→ **WHAT IS EXPECTED**
In the listing, determine how many lines contain "lettered". The reply is that number alone.

→ **EXTRACTED MATERIAL**

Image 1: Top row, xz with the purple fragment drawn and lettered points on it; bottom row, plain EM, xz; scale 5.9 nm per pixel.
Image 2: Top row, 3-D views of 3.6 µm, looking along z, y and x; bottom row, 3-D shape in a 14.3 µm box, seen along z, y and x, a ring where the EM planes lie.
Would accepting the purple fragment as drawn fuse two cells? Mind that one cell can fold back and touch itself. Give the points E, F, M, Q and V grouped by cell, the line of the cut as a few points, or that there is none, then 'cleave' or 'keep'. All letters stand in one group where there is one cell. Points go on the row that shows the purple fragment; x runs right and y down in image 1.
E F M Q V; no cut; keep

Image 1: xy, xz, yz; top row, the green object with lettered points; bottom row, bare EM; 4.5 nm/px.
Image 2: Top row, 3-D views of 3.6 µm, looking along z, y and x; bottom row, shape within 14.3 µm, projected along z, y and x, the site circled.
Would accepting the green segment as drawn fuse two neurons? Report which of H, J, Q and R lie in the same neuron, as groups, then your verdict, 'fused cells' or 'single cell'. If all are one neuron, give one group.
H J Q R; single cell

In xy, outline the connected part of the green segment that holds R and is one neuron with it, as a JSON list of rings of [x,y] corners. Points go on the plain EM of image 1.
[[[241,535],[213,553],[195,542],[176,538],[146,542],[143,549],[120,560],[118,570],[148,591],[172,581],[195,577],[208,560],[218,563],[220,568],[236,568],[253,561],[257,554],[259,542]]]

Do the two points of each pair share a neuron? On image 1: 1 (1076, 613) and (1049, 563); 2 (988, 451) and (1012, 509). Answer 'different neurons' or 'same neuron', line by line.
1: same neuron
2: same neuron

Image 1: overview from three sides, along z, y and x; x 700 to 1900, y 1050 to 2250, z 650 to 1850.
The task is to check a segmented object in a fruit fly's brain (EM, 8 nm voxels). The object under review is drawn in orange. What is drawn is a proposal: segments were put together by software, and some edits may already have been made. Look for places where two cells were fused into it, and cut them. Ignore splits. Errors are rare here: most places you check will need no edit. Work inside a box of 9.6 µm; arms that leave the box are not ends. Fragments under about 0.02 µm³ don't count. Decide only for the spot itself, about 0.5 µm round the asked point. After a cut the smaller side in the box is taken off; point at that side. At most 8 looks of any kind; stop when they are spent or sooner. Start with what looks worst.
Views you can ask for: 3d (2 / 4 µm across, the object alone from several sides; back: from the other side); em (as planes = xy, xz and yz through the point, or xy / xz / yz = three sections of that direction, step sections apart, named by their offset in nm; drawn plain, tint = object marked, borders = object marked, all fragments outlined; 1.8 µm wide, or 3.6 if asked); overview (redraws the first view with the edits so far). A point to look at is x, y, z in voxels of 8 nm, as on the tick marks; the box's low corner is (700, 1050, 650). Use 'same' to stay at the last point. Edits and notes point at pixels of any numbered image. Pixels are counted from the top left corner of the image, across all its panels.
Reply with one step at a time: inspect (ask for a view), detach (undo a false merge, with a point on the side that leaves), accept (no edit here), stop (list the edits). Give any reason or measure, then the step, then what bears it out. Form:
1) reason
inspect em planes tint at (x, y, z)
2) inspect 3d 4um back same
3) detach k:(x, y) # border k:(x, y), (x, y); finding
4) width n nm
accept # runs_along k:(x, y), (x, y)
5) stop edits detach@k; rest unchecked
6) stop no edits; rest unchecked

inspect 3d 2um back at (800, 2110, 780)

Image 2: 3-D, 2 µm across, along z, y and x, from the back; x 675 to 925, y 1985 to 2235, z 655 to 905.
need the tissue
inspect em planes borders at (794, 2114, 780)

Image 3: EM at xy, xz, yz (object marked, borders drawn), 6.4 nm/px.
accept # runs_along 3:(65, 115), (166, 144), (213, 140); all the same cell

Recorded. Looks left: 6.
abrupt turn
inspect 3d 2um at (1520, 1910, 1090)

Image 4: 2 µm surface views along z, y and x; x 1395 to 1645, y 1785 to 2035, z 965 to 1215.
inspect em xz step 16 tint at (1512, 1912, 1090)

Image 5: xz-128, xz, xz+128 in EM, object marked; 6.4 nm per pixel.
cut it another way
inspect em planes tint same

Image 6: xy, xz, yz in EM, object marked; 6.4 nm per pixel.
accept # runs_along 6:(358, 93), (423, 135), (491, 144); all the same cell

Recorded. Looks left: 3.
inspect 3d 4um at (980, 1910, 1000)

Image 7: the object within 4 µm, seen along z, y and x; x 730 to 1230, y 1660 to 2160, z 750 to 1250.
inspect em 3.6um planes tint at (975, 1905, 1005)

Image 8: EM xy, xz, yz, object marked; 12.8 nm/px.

→ **ANSWER FOR THIS EXERCISE**
2